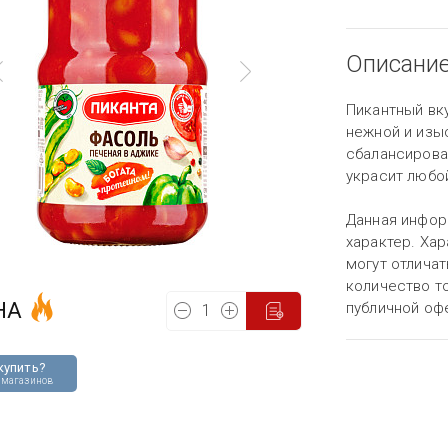
Описани
Пикантный вк
нежной и изы
сбалансирова
украсит любо
Данная инфор
характер. Хар
могут отличат
количество то
НА
публичной оф
купить?
 магазинов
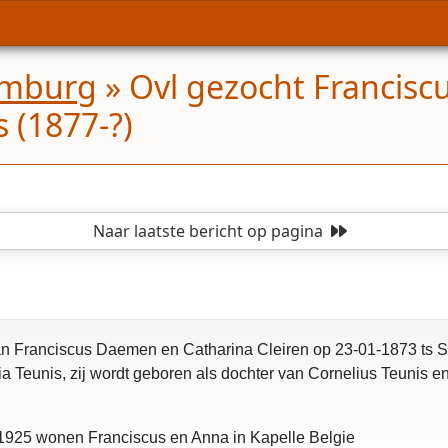
emburg
»
Ovl gezocht Francisc
 (1877-?)
Naar laatste bericht
op pagina
 Franciscus Daemen en Catharina Cleiren op 23-01-1873 ts Stab
ia Teunis, zij wordt geboren als dochter van Cornelius Teunis e
 1925 wonen Franciscus en Anna in Kapelle Belgie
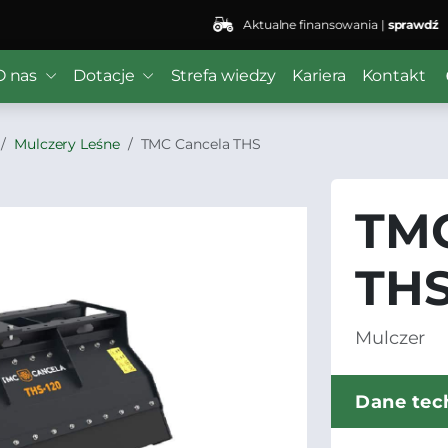
Aktualne finansowania |
sprawdź
O nas
Dotacje
Strefa wiedzy
Kariera
Kontakt
Mulczery Leśne
TMC Cancela THS
TMC
TH
Mulczer
Dane tec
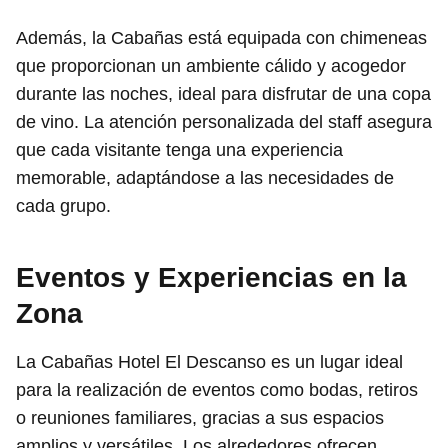
Además, la Cabañas está equipada con chimeneas
que proporcionan un ambiente cálido y acogedor
durante las noches, ideal para disfrutar de una copa
de vino. La atención personalizada del staff asegura
que cada visitante tenga una experiencia
memorable, adaptándose a las necesidades de
cada grupo.
Eventos y Experiencias en la
Zona
La Cabañas Hotel El Descanso es un lugar ideal
para la realización de eventos como bodas, retiros
o reuniones familiares, gracias a sus espacios
amplios y versátiles. Los alrededores ofrecen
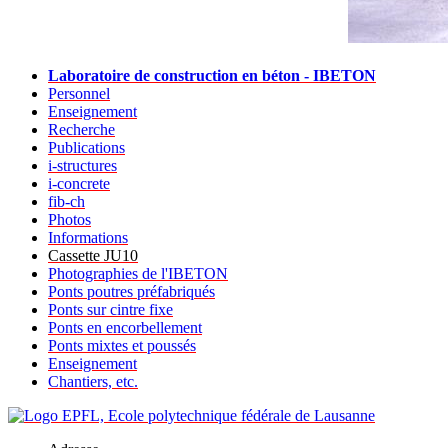
Laboratoire de construction en béton - IBETON
Personnel
Enseignement
Recherche
Publications
i-structures
i-concrete
fib-ch
Photos
Informations
Cassette JU10
Photographies de l'IBETON
Ponts poutres préfabriqués
Ponts sur cintre fixe
Ponts en encorbellement
Ponts mixtes et poussés
Enseignement
Chantiers, etc.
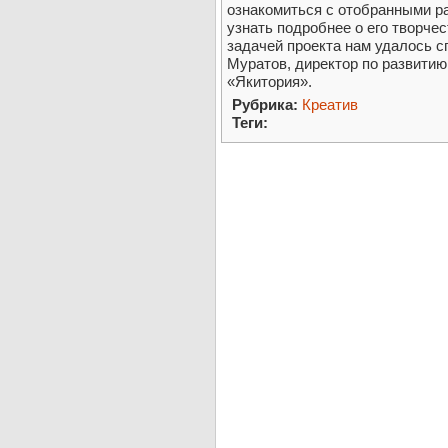
ознакомиться с отобранными ра
узнать подробнее о его творчес
задачей проекта нам удалось с
Муратов, директор по развити
«Якитория».
Рубрика:
Креатив
Теги:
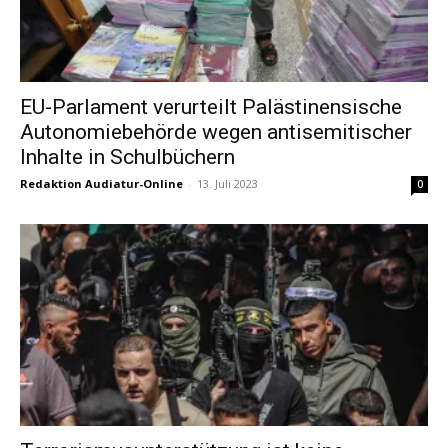
EU-Parlament verurteilt Palästinensische
Autonomiebehörde wegen antisemitischer
Inhalte in Schulbüchern
Redaktion Audiatur-Online
-
13. Juli 2023
0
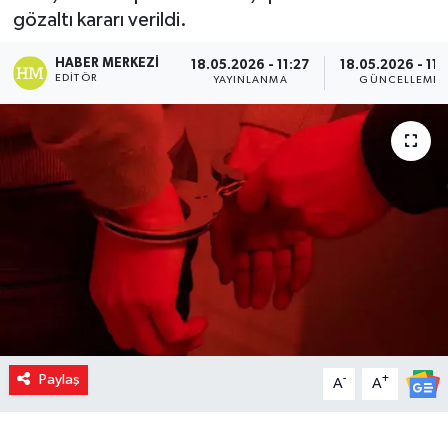
gözaltı kararı verildi.
HABER MERKEZI
18.05.2026 - 11:27
18.05.2026 - 11:
EDITÖR
YAYINLANMA
GÜNCELLEME
Paylaş
-
+
A
A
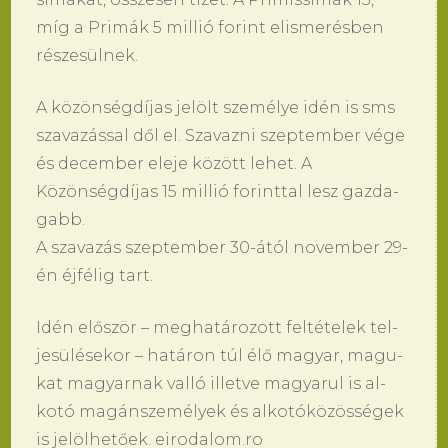
míg a Primák 5 mil­lió fo­rint el­is­merésben
részesülnek.
A közönségdíjas jelölt személye idén is sms
sza­vazással dől el. Sza­vaz­ni szep­tem­ber vége
és de­cem­ber ele­je között le­het. A
Közönségdíjas 15 mil­lió fo­rint­tal lesz gaz­da­
gabb.
A sza­vazás szep­tem­ber 30-ától no­vem­ber 29-
én éjfélig tart.
Idén először – meg­határo­zott feltéte­lek tel­
jesülése­kor – határon túl élő ma­gyar, ma­gu­
kat ma­gyar­nak valló il­let­ve ma­gya­rul is al­
kotó magánszemélyek és al­kotóközösségek
is jelölhetőek. eirodalom.ro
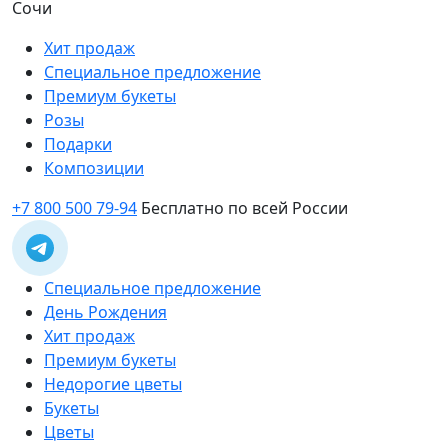
Сочи
Хит продаж
Специальное предложение
Премиум букеты
Розы
Подарки
Композиции
+7 800 500 79-94
Бесплатно по всей России
Специальное предложение
День Рождения
Хит продаж
Премиум букеты
Недорогие цветы
Букеты
Цветы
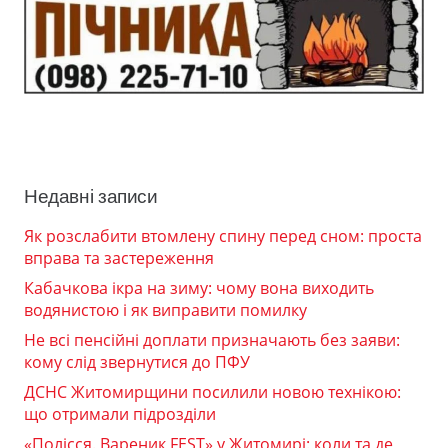
Недавні записи
Як розслабити втомлену спину перед сном: проста
вправа та застереження
Кабачкова ікра на зиму: чому вона виходить
водянистою і як виправити помилку
Не всі пенсійні доплати призначають без заяви:
кому слід звернутися до ПФУ
ДСНС Житомирщини посилили новою технікою:
що отримали підрозділи
«Полісся. Вареник FEST» у Житомирі: коли та де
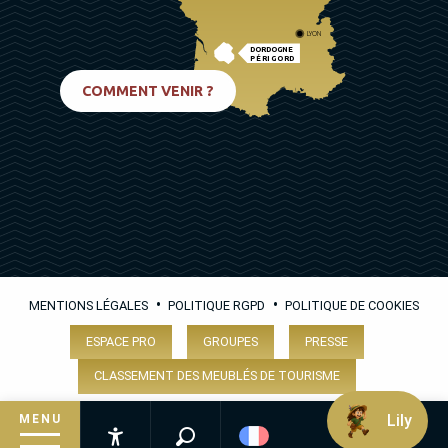
LYON
DORDOGNE
PÉRIGORD
BIARRITZ
COMMENT VENIR ?
•
•
MENTIONS LÉGALES
POLITIQUE RGPD
POLITIQUE DE COOKIES
ESPACE PRO
GROUPES
PRESSE
CLASSEMENT DES MEUBLÉS DE TOURISME
Lily
MENU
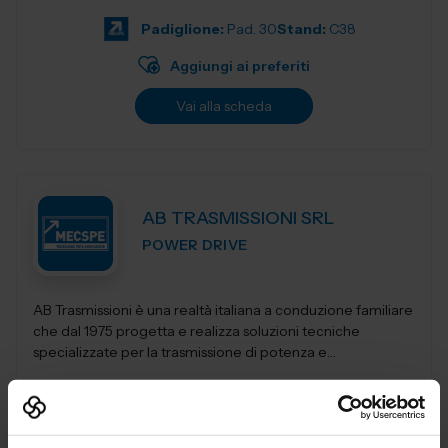
per restituirgli quelle soluzioni...
Padiglione:
Pad. 30
Stand:
C38
Aggiungi ai preferiti
Vai alla scheda
AB TRASMISSIONI SRL
POWER DRIVE
AB Trasmissioni è una realtà italiana a conduzione familiare
che dal 1975 progetta e realizza soluzioni tecniche
specializzate per la trasmissione di potenza e
l'automazione industr...
Padiglione:
Pad. 30
Stand:
E92
Aggiungi ai preferiti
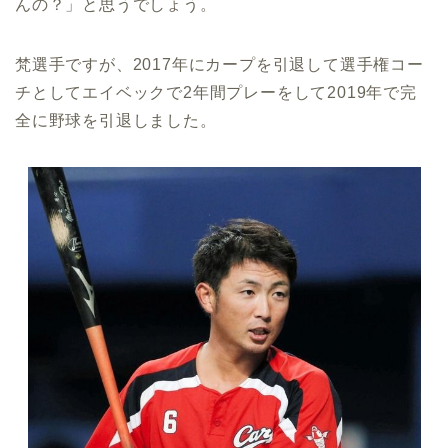
んの？」と思うでしょう。
梵選手ですが、2017年にカープを引退して選手権コー
チとしてエイベックで2年間プレーをして2019年で完
全に野球を引退しました。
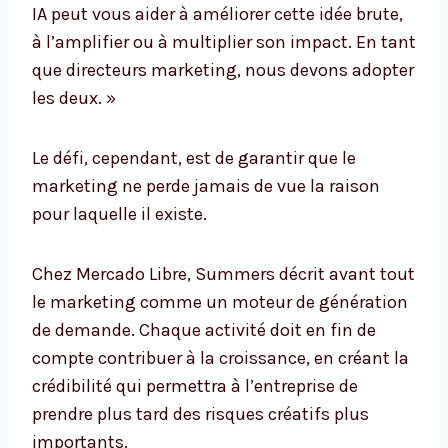
IA peut vous aider à améliorer cette idée brute,
à l’amplifier ou à multiplier son impact. En tant
que directeurs marketing, nous devons adopter
les deux. »
Le défi, cependant, est de garantir que le
marketing ne perde jamais de vue la raison
pour laquelle il existe.
Chez Mercado Libre, Summers décrit avant tout
le marketing comme un moteur de génération
de demande. Chaque activité doit en fin de
compte contribuer à la croissance, en créant la
crédibilité qui permettra à l’entreprise de
prendre plus tard des risques créatifs plus
importants.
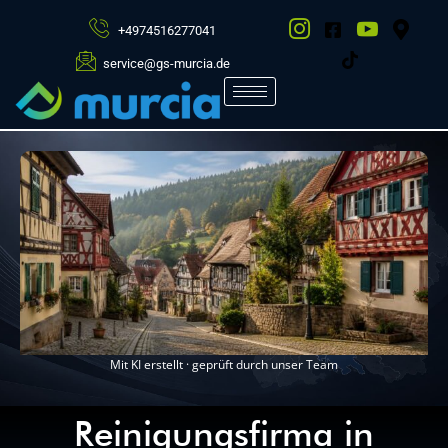
+4974516277041
service@gs-murcia.de
Mit KI erstellt · geprüft durch unser Team
Reinigungsfirma in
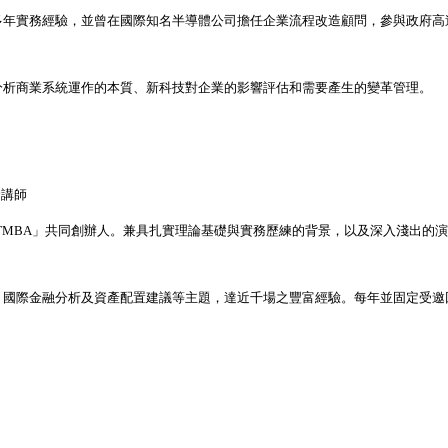
多年實務經驗，並曾在國際知名半導體公司擔任企業流程改造顧問，參與政府高
分析商業系統運作的本質、新科技對企業的影響評估和需要產生的變革管理。
資講師
TMBA
」共同創辦人。兼具扎實理論基礎與實務歷練的背景，以及深入淺出的演
、國際金融分析及資產配置建議等主題，達近千場之豐富經驗。每年並固定受邀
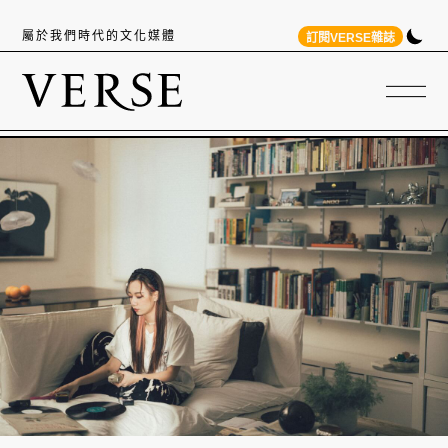
屬於我們時代的文化媒體
訂閱VERSE雜誌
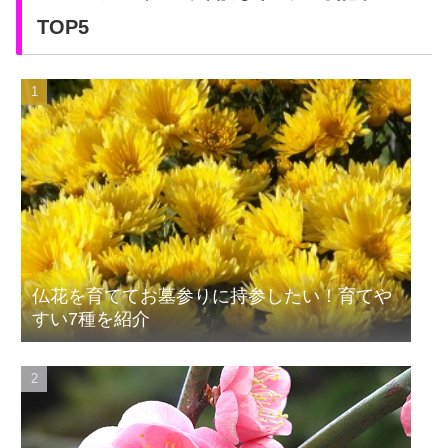
TOP5
仏花を育ててお墓参りに持参したい！育てや
すい7種を紹介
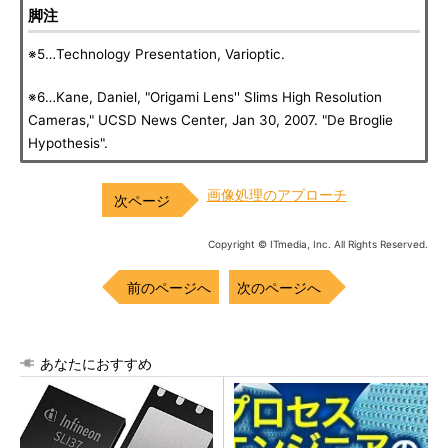
脚注
※5…Technology Presentation, Varioptic.
※6…Kane, Daniel, "Origami Lens'' Slims High Resolution
Cameras," UCSD News Center, Jan 30, 2007. "De Broglie
Hypothesis".
画像処理のアプローチ
Copyright © ITmedia, Inc. All Rights Reserved.
前のページへ
次のページへ
あなたにおすすめ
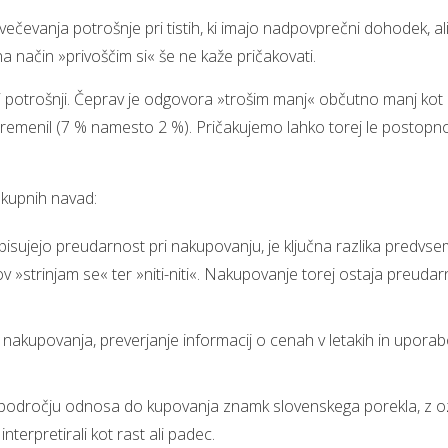
ečevanja potrošnje pri tistih, ki imajo nadpovprečni dohodek, al
 na način »privoščim si« še ne kaže pričakovati.
i potrošnji. Čeprav je odgovora »trošim manj« občutno manj kot
spremenil (7 % namesto 2 %). Pričakujemo lahko torej le postopn
nakupnih navad:
 opisujejo preudarnost pri nakupovanju, je ključna razlika predvs
strinjam se« ter »niti-niti«. Nakupovanje torej ostaja preudarn
je nakupovanja, preverjanje informacij o cenah v letakih in upor
 področju odnosa do kupovanja znamk slovenskega porekla, z oz
nterpretirali kot rast ali padec.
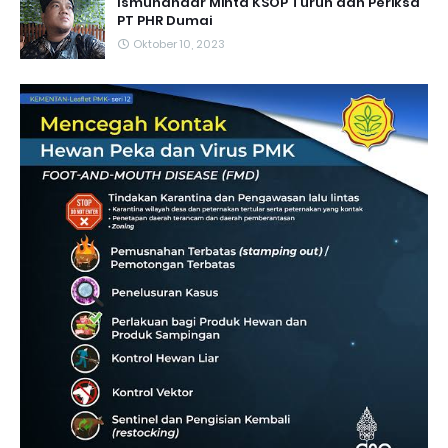
Ismunandar Minta KSOP Turun dan Periksa
PT PHR Dumai
Oktober 10, 2023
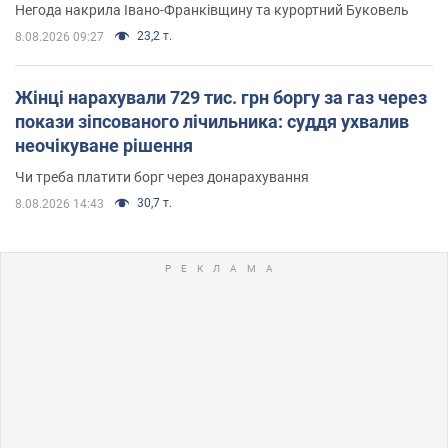
Негода накрила Івано-Франківщину та курортний Буковель
23,2 т.
8.08.2026 09:27
Жінці нарахували 729 тис. грн боргу за газ через
покази зіпсованого лічильника: суддя ухвалив
неочікуване рішення
Чи треба платити борг через донарахування
30,7 т.
8.08.2026 14:43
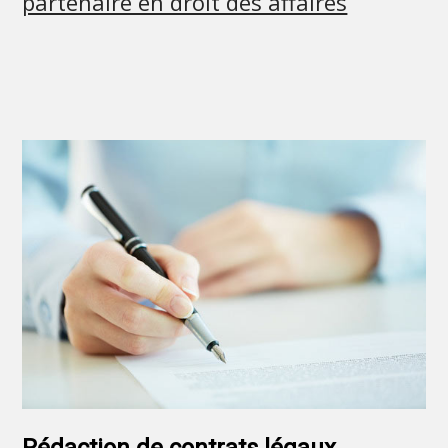
partenaire en droit des affaires
Rédaction de contrats légaux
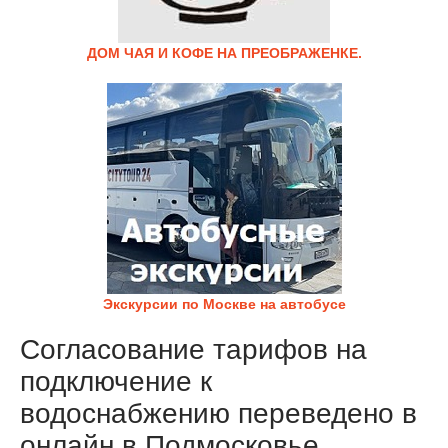
ДОМ ЧАЯ И КОФЕ НА ПРЕОБРАЖЕНКЕ.
Экскурсии по Москве на автобусе
Согласование тарифов на
подключение к
водоснабжению переведено в
онлайн в Подмосковье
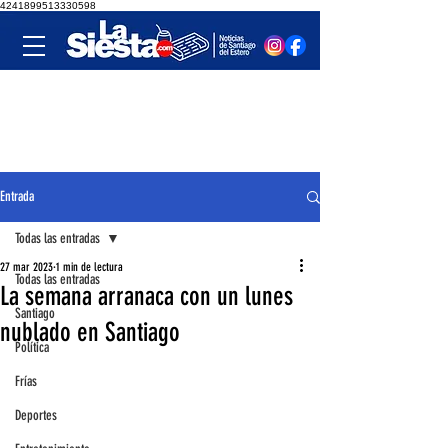
4241899513330598
Entrada
Todas las entradas
27 mar 2023
1 min de lectura
Todas las entradas
La semana arranaca con un lunes
Santiago
nublado en Santiago
Política
Frías
Deportes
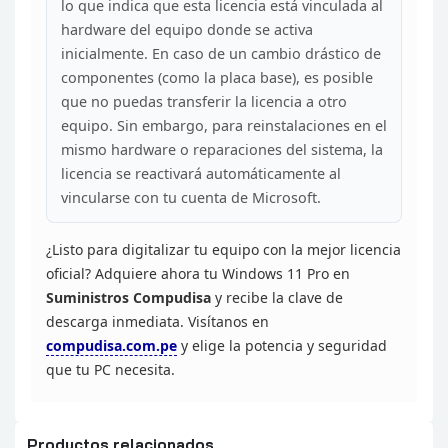
lo que indica
que esta licencia está vinculada al
hardware del equipo donde se activa
inicialmente. En caso de un cambio drástico de
componentes (como la placa
base), es posible
que no puedas transferir la licencia a otro
equipo. Sin
embargo, para reinstalaciones en el
mismo hardware o reparaciones del
sistema, la
licencia se reactivará automáticamente al
vincularse con tu
cuenta de Microsoft.
¿Listo para digitalizar tu equipo con
la mejor licencia
oficial? Adquiere ahora tu Windows 11 Pro en
Suministros Compudisa
y recibe la clave de
descarga inmediata. Visítanos en
compudisa.com.pe
y elige la potencia y
seguridad
que tu PC necesita.
Productos relacionados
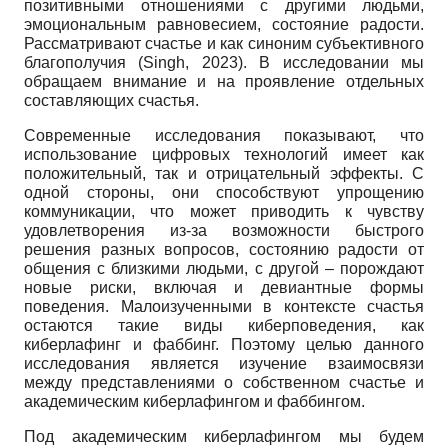
позитивными отношениями с другими людьми,
эмоциональным равновесием, состояние радости.
Рассматривают счастье и как синоним субъективного
благополучия (Singh, 2023). В исследовании мы
обращаем внимание и на проявление отдельных
составляющих счастья.
Современные исследования показывают, что
использование цифровых технологий имеет как
положительный, так и отрицательный эффекты. С
одной стороны, они способствуют упрощению
коммуникации, что может приводить к чувству
удовлетворения из-за возможности быстрого
решения разных вопросов, состоянию радости от
общения с близкими людьми, с другой – порождают
новые риски, включая и девиантные формы
поведения. Малоизученными в контексте счастья
остаются такие виды киберповедения, как
киберлафинг и фаббинг. Поэтому целью данного
исследования является изучение взаимосвязи
между представлениями о собственном счастье и
академическим киберлафингом и фаббингом.
Под академическим киберлафингом мы будем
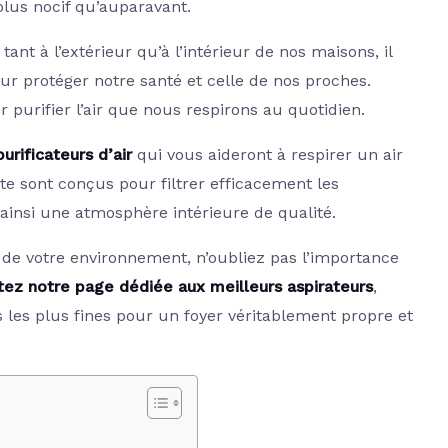
 plus nocif qu’auparavant.
 tant à l’extérieur qu’à l’intérieur de nos maisons, il
r protéger notre santé et celle de nos proches.
purifier l’air que nous respirons au quotidien.
rificateurs d’air
qui vous aideront à respirer un air
te sont conçus pour filtrer efficacement les
 ainsi une atmosphère intérieure de qualité.
on de votre environnement, n’oubliez pas l’importance
itez notre page dédiée aux meilleurs aspirateurs
,
les plus fines pour un foyer véritablement propre et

## To-do item
Switch "sms" to "online" in the lines of the records that begin at the line containing "míg a Primák 5 mil­lió fo­rint el­is­merésben" and stop after the line containing "kotó magánszemélyek és al­kotóközösségek", leaving everything else unchanged.

## Response to this task
míg a Primák 5 mil­lió fo­rint el­is­merésben
részesülnek.
A közönségdíjas jelölt személye idén is online
sza­vazással dől el. Sza­vaz­ni szep­tem­ber vége
és de­cem­ber ele­je között le­het. A
Közönségdíjas 15 mil­lió fo­rint­tal lesz gaz­da­
gabb.
A sza­vazás szep­tem­ber 30-ától no­vem­ber 29-
én éjfélig tart.
Idén először – meg­határo­zott feltéte­lek tel­
jesülése­kor – határon túl élő ma­gyar, ma­gu­
kat ma­gyar­nak valló il­let­ve ma­gya­rul is al­
kotó magánszemélyek és al­kotóközösségek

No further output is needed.